A continuous stream as it gave everything in its marathon like I did before.
That thing was like my last and unexpected child.
Not only because of the subsequent twilight, the curtains of void from where my perceptions scattered, that continued to shrink on us.
Distance was narrowing. Exhaustion and morbidity growing.
Really I should have been gone when my husband melted, and a part of my sanity definitely has.
Everything since then is like a nice unending dream. An extension to reality or a last swan song for my brain.
The rat still fought until the end, eating whatever came around, drinking as much and running at maximum speed without rest.
Still, it boiled. It depleted not only its chemistry, but also its stability.
I saw it stretching cells and organs beyond what would be reasonable. I saw cells and mitochondria cannibalizing one another in surges of growing anarchy from the stresses.
And then it clung to rocks, trembling, climbing and still carrying me like a ghost over its shoulder.
My words and thoughts could sometimes reach it, but it didn't speak nor think.
I was puzzled as to what frame kept the sculpture of what was left of my mind, since the death of my body.
Maybe that thing's brain was keeping me as well. Maybe it was only in the exotic lights from the sea I could no longer quite perceive.

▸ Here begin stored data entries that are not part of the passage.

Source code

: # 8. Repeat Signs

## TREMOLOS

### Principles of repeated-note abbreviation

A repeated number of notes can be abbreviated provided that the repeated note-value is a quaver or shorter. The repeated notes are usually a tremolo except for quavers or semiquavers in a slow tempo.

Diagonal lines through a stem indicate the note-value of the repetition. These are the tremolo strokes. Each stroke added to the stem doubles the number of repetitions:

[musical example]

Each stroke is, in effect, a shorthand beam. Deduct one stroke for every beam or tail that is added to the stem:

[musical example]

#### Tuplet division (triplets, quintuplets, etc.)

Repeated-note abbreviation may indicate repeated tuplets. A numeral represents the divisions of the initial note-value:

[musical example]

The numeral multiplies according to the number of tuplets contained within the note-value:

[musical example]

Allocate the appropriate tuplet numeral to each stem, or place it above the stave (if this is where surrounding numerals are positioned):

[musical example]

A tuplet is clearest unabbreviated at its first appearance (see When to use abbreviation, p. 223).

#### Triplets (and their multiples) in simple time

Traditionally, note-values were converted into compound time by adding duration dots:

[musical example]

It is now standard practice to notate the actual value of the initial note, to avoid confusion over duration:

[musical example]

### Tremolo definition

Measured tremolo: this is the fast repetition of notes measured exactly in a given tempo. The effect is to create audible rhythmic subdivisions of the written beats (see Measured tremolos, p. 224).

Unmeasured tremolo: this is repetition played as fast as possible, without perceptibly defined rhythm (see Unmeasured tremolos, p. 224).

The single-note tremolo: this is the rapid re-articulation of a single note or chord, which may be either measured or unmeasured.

All my perceptions were eroding steadily.
We were softly melting like sugar into the great coffee of life. And yet, it managed to give me that last sight of a miraculous wonder in this ride. It reached the summit of a hill, beyond which we could now gaze onto the sea.
Its heard had long turned into different nodules over time. Its lungs had collapsed to be replaced by holes through its skin. Maybe the oxygen levels in the air had risen recently, or more likely these pore also held catalysts to carry it which I couldn't see.
I could only stare through its eyes now, to what it could look at.
Everything else was abstract and floating. It had stopped there in its restless track, as if to enjoy this last sight of the sea with me.
So I did, holding this last companion a little more dearly. The reflection of the moon and stars over the peaceful sea were soothing.
The end of the road as myself was kindly there.
What was left of it and me recomposed, crumbling into smaller pieces. As we stained this place and faded from this land, all that would remain from us were now memories.